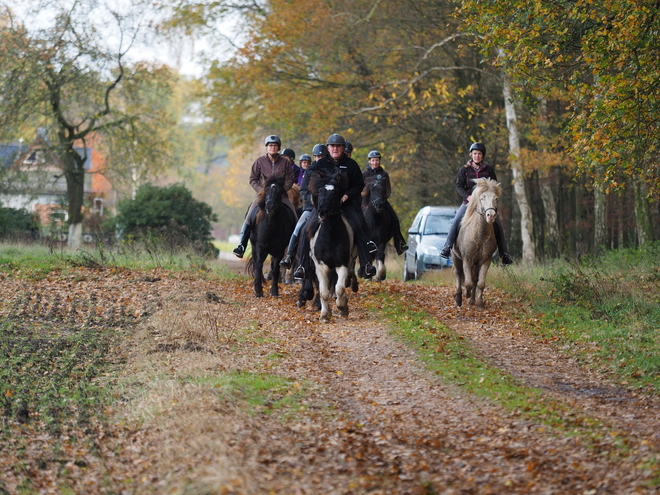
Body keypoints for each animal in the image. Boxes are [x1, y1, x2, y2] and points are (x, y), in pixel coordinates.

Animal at [306, 170, 358, 326]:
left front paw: (343, 308)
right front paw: (324, 315)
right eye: (320, 191)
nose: (322, 211)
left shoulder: (343, 264)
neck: (330, 236)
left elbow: (339, 288)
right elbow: (323, 292)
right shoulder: (321, 266)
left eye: (335, 193)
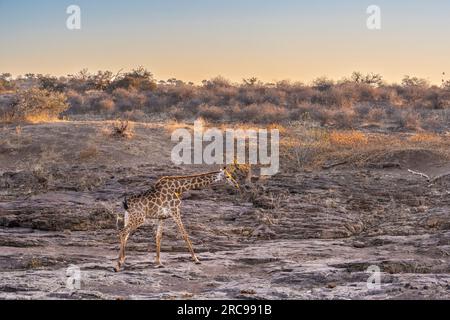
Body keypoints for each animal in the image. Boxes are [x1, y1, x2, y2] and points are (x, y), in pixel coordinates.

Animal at [112, 165, 246, 272]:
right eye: (227, 176)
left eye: (231, 176)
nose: (236, 185)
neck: (179, 188)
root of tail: (126, 203)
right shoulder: (175, 210)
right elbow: (185, 234)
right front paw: (196, 259)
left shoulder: (162, 217)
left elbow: (158, 237)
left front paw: (158, 262)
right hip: (139, 218)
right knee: (122, 232)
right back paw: (117, 265)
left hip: (129, 217)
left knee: (125, 234)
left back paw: (121, 261)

*-*-*

**The problem:**
Would you please output each record exactly, leaving the images out?

**Result below:**
Body keypoints for each animal in the image. Boxes are [x1, y1, x2, y2] and points are (x, y), in pixel coordinates.

Animal at [306, 170, 358, 326]:
left front paw: (343, 308)
right front paw: (324, 315)
right eye: (320, 191)
nose: (322, 211)
left shoulder: (343, 264)
neck: (330, 236)
left elbow: (339, 288)
right elbow: (323, 292)
right shoulder: (321, 266)
left eye: (335, 193)
Body keypoints for each animal in the image. Boxes are [x1, y1, x2, y2] and points are (x, y), in pixel coordinates.

Animal at [112, 165, 246, 272]:
right eye: (227, 176)
left eye: (231, 176)
nose: (236, 185)
neck: (179, 188)
root of tail: (126, 203)
right shoulder: (175, 210)
right elbow: (185, 234)
right front paw: (196, 259)
left shoulder: (162, 217)
left elbow: (158, 237)
left front paw: (158, 262)
right hip: (139, 218)
right knee: (122, 232)
right back paw: (117, 265)
left hip: (129, 217)
left knee: (125, 234)
left back paw: (121, 261)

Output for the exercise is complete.